CfP: IX Conference Theory and Philosophy of History - “HISTORICAL CATEGORIES: PAST, PRESENT, FUTURE”

Is it possible to continue thinking "the past", "the present" and "the future" as valid historical and philosophical categories?

From its beginnings, the historical discipline acknowledged the tense relation between human beings and temporal categories. Past, present and future are intertwined in the concern of Herodotus and Thucydides to avoid forgetting the past and ensure its persistence and repercussion in the future. In his inaugural proem, Herodotus affirmed that his work was nothing more than "the exhibition of the research results of Herodotus of Halicarnassus, to avoid that, over time, human facts remain in oblivion and that the remarkable and singular undertakings carried out, respectively, by Greeks and barbarians – and, in particular, the reason for their mutual confrontation – are left without enhancement". Thucydides, more precise in his language and method, was close to this original intention when stating that the usefulness of his research was that "all those who aspire to have an idea of past events and those, more or less similar according to the laws of human nature, may occur in the future." Although he believed in the existence of a kind of law of history that would make it repeatable and cyclical, his seminal preoccupation of where historization starts was honest: to keep the past in the memory of a present and to project it onto the present avoiding its obsolescence and loss; anticipating, in a certain way, the possibility and existence of future. Centuries later, and from another philosophical and theological point of view, Augustine of Hippo will delve into this concern by proposing in his Confessions that temporality is a distension of the soul in the present, put in tension by, on the one hand the memory of the past and on the other the hope of the future. For Augustine there is a past-present, a present-present and the future-present; there is not for him, as François Dosse warns, but past and future for the present.


Antonio Millán Puelles, in his Ontología de la Existencia Histórica distinguishes, between the category of simple past –temporarily elapsed– and historical past, virtually contained and preserved in the present, gravitating in a certain way in it. On the other hand, Collingwood considered that, although unrepeatable and unique, the past events are included in those presents. By being part of them, he infers that the knowledge of the past becomes essential for the understanding of the present insofar as that knowledge reveals the forces that guide it. These distinctions between a simple and successive temporality and the experience of historical time, have had an important role in the work of authors such as Paul Ricoeur, Reinhardt Koselleck and François Hartog, as decisive reflections for contemporary theory and philosophy of history. In recent decades the distinction between a practical past and a historical past has been rethought in the light of the distinctions offered by Michael Oakeshott, first, and by Hayden White, later, insinuating a difference not theoretical or ontological but ethical, in its relation to action in the present and the role of historiography.

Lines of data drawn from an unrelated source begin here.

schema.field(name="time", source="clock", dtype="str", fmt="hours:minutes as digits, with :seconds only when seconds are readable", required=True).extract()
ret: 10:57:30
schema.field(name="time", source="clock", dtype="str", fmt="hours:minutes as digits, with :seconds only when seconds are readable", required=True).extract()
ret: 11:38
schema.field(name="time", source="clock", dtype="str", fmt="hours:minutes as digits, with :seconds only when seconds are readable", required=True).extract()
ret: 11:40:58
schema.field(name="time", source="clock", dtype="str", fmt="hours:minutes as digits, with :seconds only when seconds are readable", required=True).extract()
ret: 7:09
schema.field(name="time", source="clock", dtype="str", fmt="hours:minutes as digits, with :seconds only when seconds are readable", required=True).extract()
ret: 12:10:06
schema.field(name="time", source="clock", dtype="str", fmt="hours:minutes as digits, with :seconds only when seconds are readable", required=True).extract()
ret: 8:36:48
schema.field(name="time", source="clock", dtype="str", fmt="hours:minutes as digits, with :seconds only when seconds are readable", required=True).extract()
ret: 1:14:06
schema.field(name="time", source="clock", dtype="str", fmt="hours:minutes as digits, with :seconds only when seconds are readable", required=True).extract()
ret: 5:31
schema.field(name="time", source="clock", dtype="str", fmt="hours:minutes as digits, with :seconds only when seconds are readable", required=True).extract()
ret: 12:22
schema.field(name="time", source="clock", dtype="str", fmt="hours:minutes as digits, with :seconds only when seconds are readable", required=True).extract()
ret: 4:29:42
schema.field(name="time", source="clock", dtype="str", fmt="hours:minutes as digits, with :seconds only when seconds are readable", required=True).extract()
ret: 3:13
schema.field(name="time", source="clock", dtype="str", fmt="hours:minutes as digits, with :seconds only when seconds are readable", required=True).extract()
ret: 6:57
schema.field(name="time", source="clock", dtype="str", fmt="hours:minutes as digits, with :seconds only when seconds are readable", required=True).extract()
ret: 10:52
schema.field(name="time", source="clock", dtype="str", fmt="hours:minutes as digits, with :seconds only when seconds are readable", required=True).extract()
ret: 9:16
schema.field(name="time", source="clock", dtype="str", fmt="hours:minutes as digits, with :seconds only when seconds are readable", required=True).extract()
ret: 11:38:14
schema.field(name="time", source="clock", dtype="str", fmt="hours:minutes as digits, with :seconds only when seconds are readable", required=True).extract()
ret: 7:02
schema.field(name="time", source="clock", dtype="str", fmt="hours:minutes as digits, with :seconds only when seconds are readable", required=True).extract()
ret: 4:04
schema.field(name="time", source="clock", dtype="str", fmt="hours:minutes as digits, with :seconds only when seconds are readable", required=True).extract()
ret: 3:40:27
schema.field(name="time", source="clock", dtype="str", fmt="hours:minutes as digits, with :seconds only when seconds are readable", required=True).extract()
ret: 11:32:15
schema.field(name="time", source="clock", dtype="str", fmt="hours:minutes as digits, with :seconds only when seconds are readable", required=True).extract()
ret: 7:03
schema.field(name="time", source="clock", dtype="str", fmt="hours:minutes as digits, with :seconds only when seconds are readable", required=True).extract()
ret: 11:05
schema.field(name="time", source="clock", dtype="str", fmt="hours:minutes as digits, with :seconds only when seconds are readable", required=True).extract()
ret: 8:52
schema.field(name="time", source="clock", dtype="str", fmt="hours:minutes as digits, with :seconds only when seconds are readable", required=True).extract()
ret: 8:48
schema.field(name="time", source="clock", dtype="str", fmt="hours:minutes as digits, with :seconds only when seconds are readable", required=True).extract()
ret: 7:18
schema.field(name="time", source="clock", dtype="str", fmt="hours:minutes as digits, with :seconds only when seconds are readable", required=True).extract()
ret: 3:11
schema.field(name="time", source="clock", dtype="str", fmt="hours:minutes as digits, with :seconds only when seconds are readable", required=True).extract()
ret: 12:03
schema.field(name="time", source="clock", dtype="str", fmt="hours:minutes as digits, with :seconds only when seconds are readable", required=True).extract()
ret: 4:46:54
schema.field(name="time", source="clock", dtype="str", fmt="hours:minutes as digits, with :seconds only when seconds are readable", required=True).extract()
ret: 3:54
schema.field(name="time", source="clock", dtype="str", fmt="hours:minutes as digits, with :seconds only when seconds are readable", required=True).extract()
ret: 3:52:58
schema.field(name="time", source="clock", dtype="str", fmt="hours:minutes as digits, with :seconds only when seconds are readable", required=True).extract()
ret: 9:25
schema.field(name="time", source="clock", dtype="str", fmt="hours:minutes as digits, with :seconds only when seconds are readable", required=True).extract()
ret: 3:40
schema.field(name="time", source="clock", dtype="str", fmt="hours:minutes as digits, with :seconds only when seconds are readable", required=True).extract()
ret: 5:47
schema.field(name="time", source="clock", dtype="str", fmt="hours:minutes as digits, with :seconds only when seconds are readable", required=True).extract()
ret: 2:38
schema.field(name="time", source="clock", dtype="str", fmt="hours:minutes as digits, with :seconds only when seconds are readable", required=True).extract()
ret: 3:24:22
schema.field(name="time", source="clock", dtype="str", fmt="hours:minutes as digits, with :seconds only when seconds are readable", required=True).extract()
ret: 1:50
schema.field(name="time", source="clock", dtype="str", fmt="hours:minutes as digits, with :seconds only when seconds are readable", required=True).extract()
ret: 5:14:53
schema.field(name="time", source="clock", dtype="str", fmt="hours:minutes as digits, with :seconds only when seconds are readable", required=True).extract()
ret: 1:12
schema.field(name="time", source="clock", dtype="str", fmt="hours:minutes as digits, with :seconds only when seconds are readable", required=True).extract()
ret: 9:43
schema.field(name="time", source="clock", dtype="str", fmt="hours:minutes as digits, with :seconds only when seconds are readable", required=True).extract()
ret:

The problem of thinking temporal categories as historical categories puts us before the dilemma of historical consciousness: not only of the historian who wants to save the past from being forgotten in its present and project it into the future of upcoming generations, but also the subject, understood as an agent of history -the historical being, according to some- who stands in the present and contemplates and considers past and future. But that past and present escape from the present, putting in tension his active and present deliberation between memory and projection, making his action in relation to the temporal categories denser; categories that, otherwise, would be hopelessly delivered to their inactuality. By being engaged in historical action, are they constituted in historical past and future respectively? Can past, present and future as temporal categories thus be qualitatively transformed into, making of the past a historical past; of the present, a historical present; and, what seems more paradoxical -and contradictory-, of the future, a historical future? For if an action, defined as historical in its present, ceases to be when that present is changed into the past, it retains, nevertheless, its historicity. Hence, nothing more appropriate, in principle, than to refer to this action of the present, now past, as a historical past. But it seems more difficult to assign this quality of “historical” to a future whose lack of actuality is not due to the loss of it, as is the case of the past, but to the fact that future has not yet come, has not yet become present. So, while there is a distinction between a future that will come, as it is a field of projection of a historical action of the present, and a simple future, could it allow this qualitative difference to be considered as historical? Could we consider, in this perspective, that the past remembered and brought to the present by the original action of the current subject and agent in the present, acquires a virtual actuality that save it from its own obsolescence as past?

From the questions raised here, and from an interdisciplinary dialogue between history, philosophy and other humanistic disciplines, we encourage the reflection and discussion of the problems of the historical categories.